(Task requirements): Line tally for the word "LIST": count the lines below that contain it and reply with the number alone.

(Data for the task):

┄┄┄┄┄┄┄┄┄┄

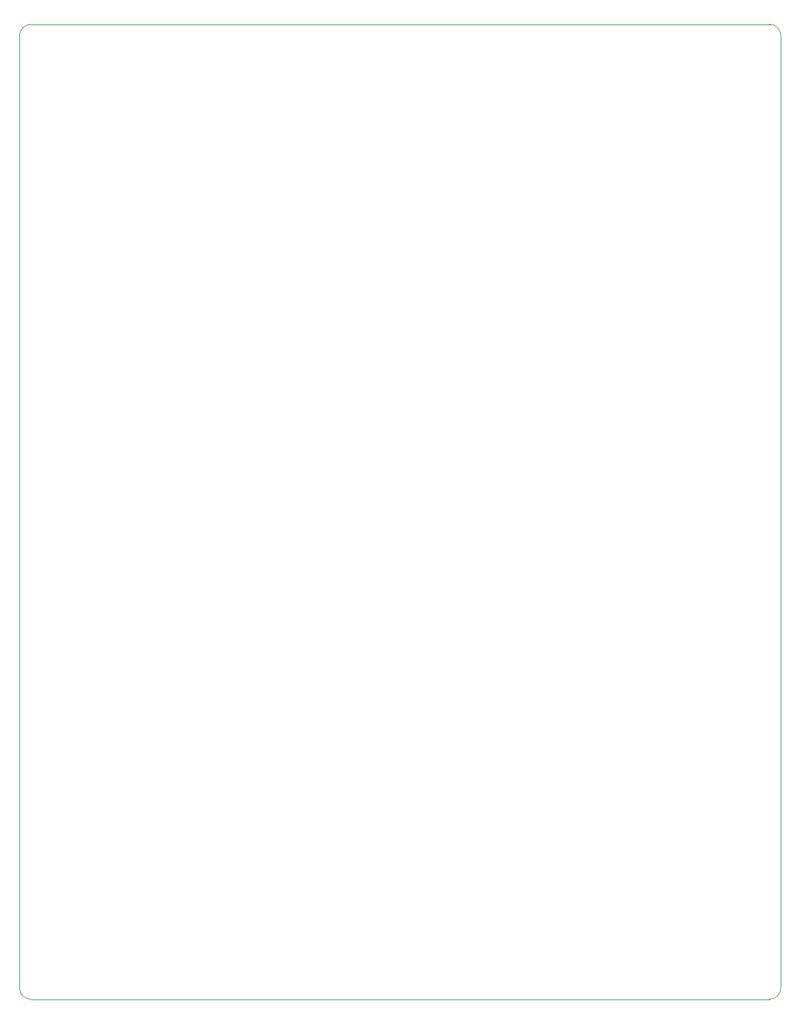
<source format=gbr>
%TF.GenerationSoftware,KiCad,Pcbnew,(7.0.0)*%
%TF.CreationDate,2023-12-08T21:12:49-05:00*%
%TF.ProjectId,Coaster-Graphics,436f6173-7465-4722-9d47-726170686963,rev?*%
%TF.SameCoordinates,Original*%
%TF.FileFunction,Profile,NP*%
%FSLAX46Y46*%
G04 Gerber Fmt 4.6, Leading zero omitted, Abs format (unit mm)*
G04 Created by KiCad (PCBNEW (7.0.0)) date 2023-12-08 21:12:49*
%MOMM*%
%LPD*%
G01*
G04 APERTURE LIST*
%TA.AperFunction,Profile*%
%ADD10C,0.100000*%
%TD*%
G04 APERTURE END LIST*
D10*
X188790000Y-23000133D02*
G75*
G03*
X187289868Y-21500000I-1500100J33D01*
G01*
X90290000Y-21500000D02*
G75*
G03*
X88789868Y-23000132I-2J-1500130D01*
G01*
X88789868Y-148000000D02*
G75*
G03*
X90290001Y-149500133I1500134J1D01*
G01*
X187289868Y-149500101D02*
G75*
G03*
X188790001Y-148000000I32J1500101D01*
G01*
X188790001Y-148000000D02*
X188790001Y-23000133D01*
X90290001Y-149500133D02*
X187289868Y-149500133D01*
X187289868Y-21500000D02*
X90290000Y-21500000D01*
X88789868Y-23000132D02*
X88789868Y-148000000D01*
M02*

</source>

┄┄┄┄┄┄┄┄┄┄

(Response): 2